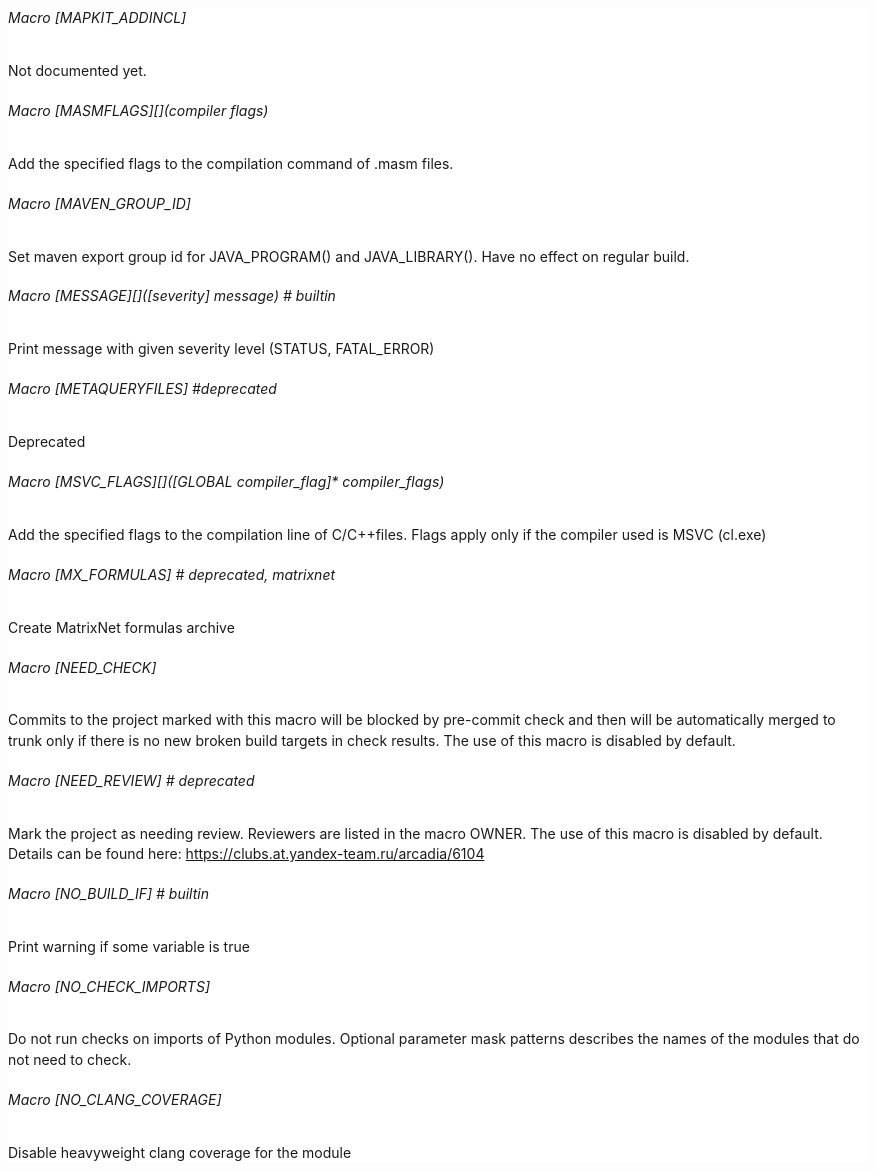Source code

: ###### Macro [MAPKIT\_ADDINCL][](Dirs...) <a name="macro_MAPKIT_ADDINCL"></a>
Not documented yet.

###### Macro [MASMFLAGS][](compiler flags) <a name="macro_MASMFLAGS"></a>
Add the specified flags to the compilation command of .masm files.

###### Macro [MAVEN\_GROUP\_ID][](group\_id\_for\_maven\_export) <a name="macro_MAVEN_GROUP_ID"></a>
Set maven export group id for JAVA\_PROGRAM() and JAVA\_LIBRARY().
Have no effect on regular build.

###### Macro [MESSAGE][]([severity] message)  _# builtin_ <a name="macro_MESSAGE"></a>
Print message with given severity level (STATUS, FATAL\_ERROR)

###### Macro [METAQUERYFILES][](filenames...) _#deprecated_ <a name="macro_METAQUERYFILES"></a>
Deprecated

###### Macro [MSVC\_FLAGS][]([GLOBAL compiler\_flag]\* compiler\_flags) <a name="macro_MSVC_FLAGS"></a>
Add the specified flags to the compilation line of C/C++files.
Flags apply only if the compiler used is MSVC (cl.exe)

###### Macro [MX\_FORMULAS][](BinFiles...) _# deprecated, matrixnet_ <a name="macro_MX_FORMULAS"></a>
Create MatrixNet formulas archive

###### Macro [NEED\_CHECK][]() <a name="macro_NEED_CHECK"></a>
Commits to the project marked with this macro will be blocked by pre-commit check and then will be
automatically merged to trunk only if there is no new broken build targets in check results.
The use of this macro is disabled by default.

###### Macro [NEED\_REVIEW][]() _# deprecated_ <a name="macro_NEED_REVIEW"></a>
Mark the project as needing review.
Reviewers are listed in the macro OWNER. The use of this macro is disabled by default.
Details can be found here: https://clubs.at.yandex-team.ru/arcadia/6104

###### Macro [NO\_BUILD\_IF][](variables)  _# builtin_ <a name="macro_NO_BUILD_IF"></a>
Print warning if some variable is true

###### Macro [NO\_CHECK\_IMPORTS][]([patterns]) <a name="macro_NO_CHECK_IMPORTS"></a>
Do not run checks on imports of Python modules.
Optional parameter mask patterns describes the names of the modules that do not need to check.

###### Macro [NO\_CLANG\_COVERAGE][]() <a name="macro_NO_CLANG_COVERAGE"></a>
Disable heavyweight clang coverage for the module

#### Activity
Reproduce the whole listing above word for word, dropping each image.

#### The answer
Source code

: ###### Macro [MAPKIT\_ADDINCL][](Dirs...) <a name="macro_MAPKIT_ADDINCL"></a>
Not documented yet.

###### Macro [MASMFLAGS][](compiler flags) <a name="macro_MASMFLAGS"></a>
Add the specified flags to the compilation command of .masm files.

###### Macro [MAVEN\_GROUP\_ID][](group\_id\_for\_maven\_export) <a name="macro_MAVEN_GROUP_ID"></a>
Set maven export group id for JAVA\_PROGRAM() and JAVA\_LIBRARY().
Have no effect on regular build.

###### Macro [MESSAGE][]([severity] message)  _# builtin_ <a name="macro_MESSAGE"></a>
Print message with given severity level (STATUS, FATAL\_ERROR)

###### Macro [METAQUERYFILES][](filenames...) _#deprecated_ <a name="macro_METAQUERYFILES"></a>
Deprecated

###### Macro [MSVC\_FLAGS][]([GLOBAL compiler\_flag]\* compiler\_flags) <a name="macro_MSVC_FLAGS"></a>
Add the specified flags to the compilation line of C/C++files.
Flags apply only if the compiler used is MSVC (cl.exe)

###### Macro [MX\_FORMULAS][](BinFiles...) _# deprecated, matrixnet_ <a name="macro_MX_FORMULAS"></a>
Create MatrixNet formulas archive

###### Macro [NEED\_CHECK][]() <a name="macro_NEED_CHECK"></a>
Commits to the project marked with this macro will be blocked by pre-commit check and then will be
automatically merged to trunk only if there is no new broken build targets in check results.
The use of this macro is disabled by default.

###### Macro [NEED\_REVIEW][]() _# deprecated_ <a name="macro_NEED_REVIEW"></a>
Mark the project as needing review.
Reviewers are listed in the macro OWNER. The use of this macro is disabled by default.
Details can be found here: https://clubs.at.yandex-team.ru/arcadia/6104

###### Macro [NO\_BUILD\_IF][](variables)  _# builtin_ <a name="macro_NO_BUILD_IF"></a>
Print warning if some variable is true

###### Macro [NO\_CHECK\_IMPORTS][]([patterns]) <a name="macro_NO_CHECK_IMPORTS"></a>
Do not run checks on imports of Python modules.
Optional parameter mask patterns describes the names of the modules that do not need to check.

###### Macro [NO\_CLANG\_COVERAGE][]() <a name="macro_NO_CLANG_COVERAGE"></a>
Disable heavyweight clang coverage for the module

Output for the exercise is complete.